§ Text block
□ □ □ □ □ □ □
Be efficient! Try to demolish as little as possible and as much as needed. Start with your current city setup and fix/improve buildings to get closer to one of the templates. Usually replacing low-population buildings is a really good step towards a lot more population!
Some possible (minor) improvements/changes:
- Having a good wood sov(s) next to your city might enable you to build an additional Trade Offices
- Running slightly negative resources (-1/2k) might allow you to build additional buildings. Be careful with that though.
- Keeping a low-pop building (e.g. barracks) and building more Trade Offices is a valid approach. Not recommended though - as you have to feed your cities!
Basic city setup (20 max cities)
This template does not use any buildings with resource upkeep and has the important non-population buildings.
If you plan to go for more than 20 cities soon do not start with this setup but work towards one of the next two instead.
City population: ~30k
- Non-Pop: Warehouse, Flourmill, Library, Marketplace, Barracks, Brewery
- 1497 Pop: 19 (you are completely free here)
City setup with important low-pop buildings (28 max cities)
This setup allows you to keep most of your important low-population buildings and uses buildings with resource upkeep to get more population. It is convenient but kinda inefficient.
City population: ~34.5k
- Non-Pop: Warehouse, Flourmill, Library, Marketplace, Barracks, Brewery
- 1497 Pop: 5 - That includes Paddock, Common Ground, Carpentry, Kiln, Stonemason and 3 free choice
- 2 Infantry Quarters and 2 Spearmen billets
- 7 Trade Offices
Note: Replacing the Brewery with a 1497 building allows you to get to 30 cities.
City setup with cheap but mostly useless buildings (29 max cities)
This setup allows you to push your amount of cities fast - but it limits your gameplay. It is cheap and efficient but you cannot do much else.
Warning:You can use your vans (at half speed) and military units - but you cannot build new ones. And you cannot produce beer. Thus it limits your other gameplay quite a bit.
City population: ~35k
- Non-Pop: Warehouse, Flourmill, Library
- 1497 Pop: 2 - That includes Paddock, Common Ground and 20 free choice (Good 1497 pop buildings for details)
Note: Replacing the library temporarily with a 1497 building allows you to get to 32 cities.
Efficient City-Push setup (38 max cities)
This setup does not run negative resources but has only the really important low-population buildings. It is only useful for getting more cities!
City population: ~39.3k
- Non-Pop: Warehouse, Flourmill, Library
- 1497 Pop: 10 - That includes Paddock, Common Ground, Carpentry, Kiln, Stonemason and 5 free choice
- 2/3 Infantry Quarters and 3/2 Spearmen billets depending on resource plot
- 7 Trade Offices
Note: Replacing the Library temporarily (you need some research stocked up to continue running sov) with a 1497 building allows you to get to 40 cities.
Temporary City-Push setup (45 max cities)
This setup gets rid of both Flourmill and Library. This setup requires another account to feed the cities with food!
You need to have a few million research points stored up to continue running sov and you need to feed more food. Getting rid of the Flourmill "costs" you 5k food/h, keeping it means you have to build 3 addition TOs for > 8k wood/h consumption (and stone+clay too).
□ □ □ □ □ □ □
§ Dataset excerpts
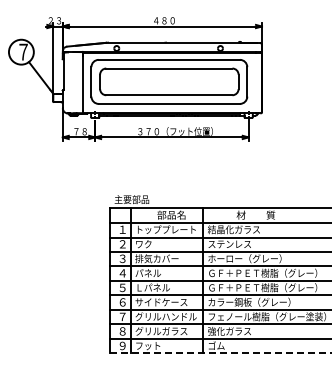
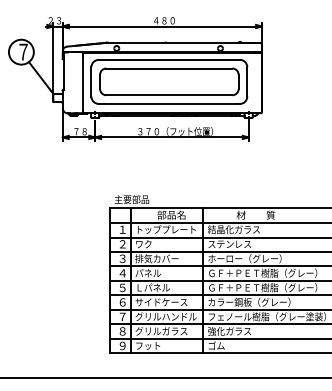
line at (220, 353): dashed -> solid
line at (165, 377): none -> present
□ □ □ □ □ □ □
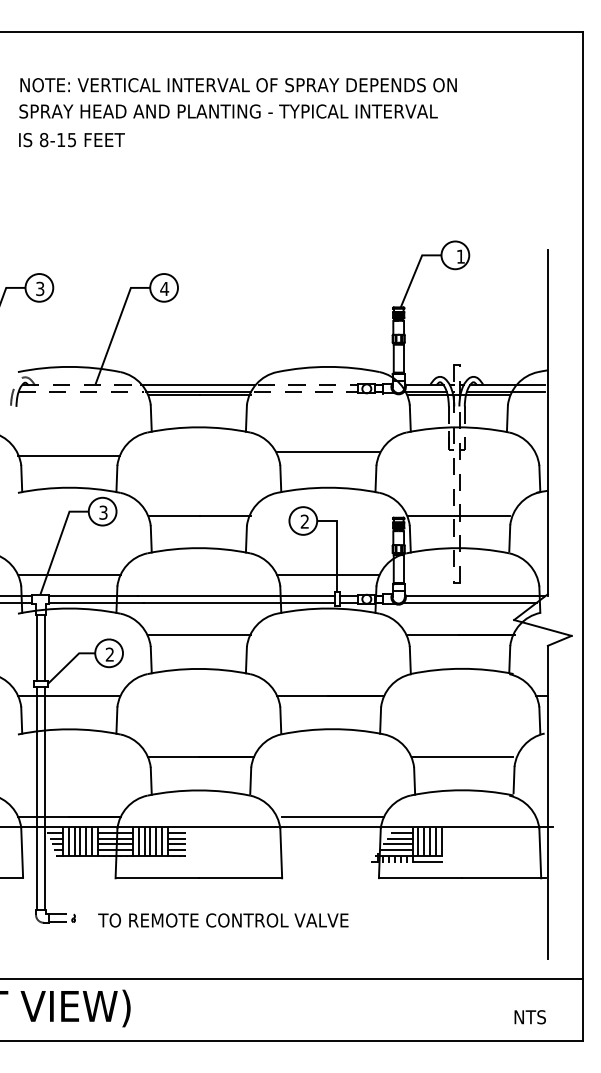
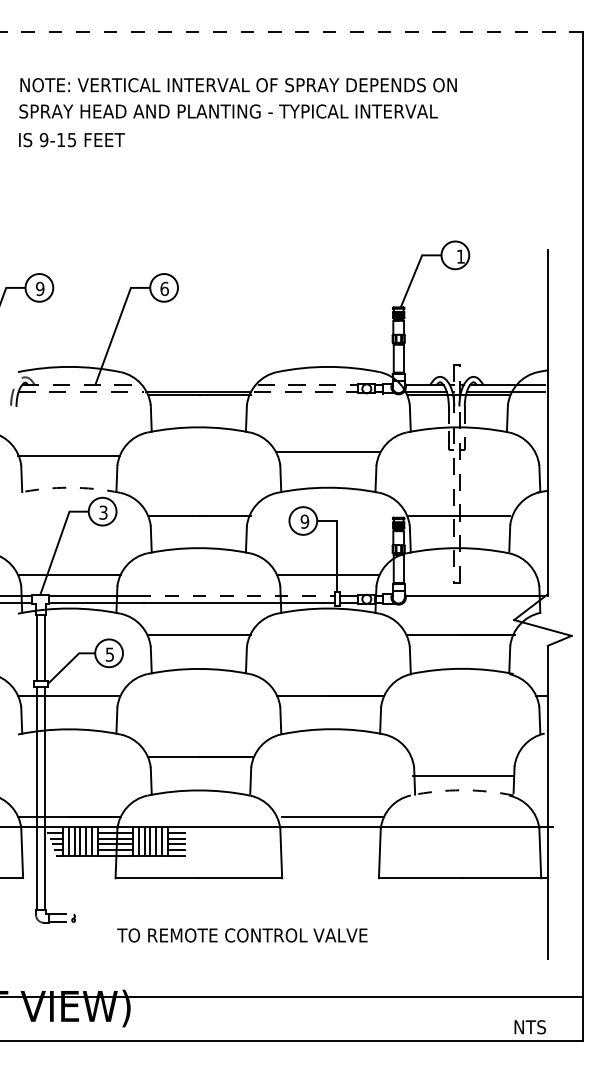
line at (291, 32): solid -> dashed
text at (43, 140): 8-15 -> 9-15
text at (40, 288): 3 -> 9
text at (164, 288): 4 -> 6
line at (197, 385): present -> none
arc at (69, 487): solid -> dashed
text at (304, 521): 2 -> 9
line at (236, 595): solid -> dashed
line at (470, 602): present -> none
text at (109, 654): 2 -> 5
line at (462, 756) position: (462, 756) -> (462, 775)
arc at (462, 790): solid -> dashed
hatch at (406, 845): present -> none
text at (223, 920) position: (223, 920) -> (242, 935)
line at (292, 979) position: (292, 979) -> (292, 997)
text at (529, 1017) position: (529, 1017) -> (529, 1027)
□ □ □ □ □ □ □
§ Jobs
(a) Summarize the city setup guide in two sentences.
(b) List every city setup named in the city setup guide, with the maximum number of cities each one allows.
(c) Rewrite the paragraph of the city setup guide beginning "You need to have a few million research points" as a short bulleted list that keeps its main facts.
The records aren't needed for any of this work.

§ Outputs by task
(a) The guide advises demolishing as little as needed and improving an existing city toward one of its templates, noting that replacing low-population buildings is usually a good step toward much more population. Its setups range from a basic one for 20 max cities with about 30k population per city to a temporary city-push setup for 45 max cities, which removes both the Flourmill and the Library and needs another account to feed the cities with food.

(b)
- Basic city setup: 20 max cities
- City setup with important low-pop buildings: 28 max cities
- City setup with cheap but mostly useless buildings: 29 max cities
- Efficient City-Push setup: 38 max cities
- Temporary City-Push setup: 45 max cities

(c)
- A few million research points must be stored up to keep running sov.
- More food must be supplied.
- Removing the Flourmill "costs" 5k food/h.
- Keeping the Flourmill means building 3 additional TOs for more than 8k wood/h consumption, plus stone and clay.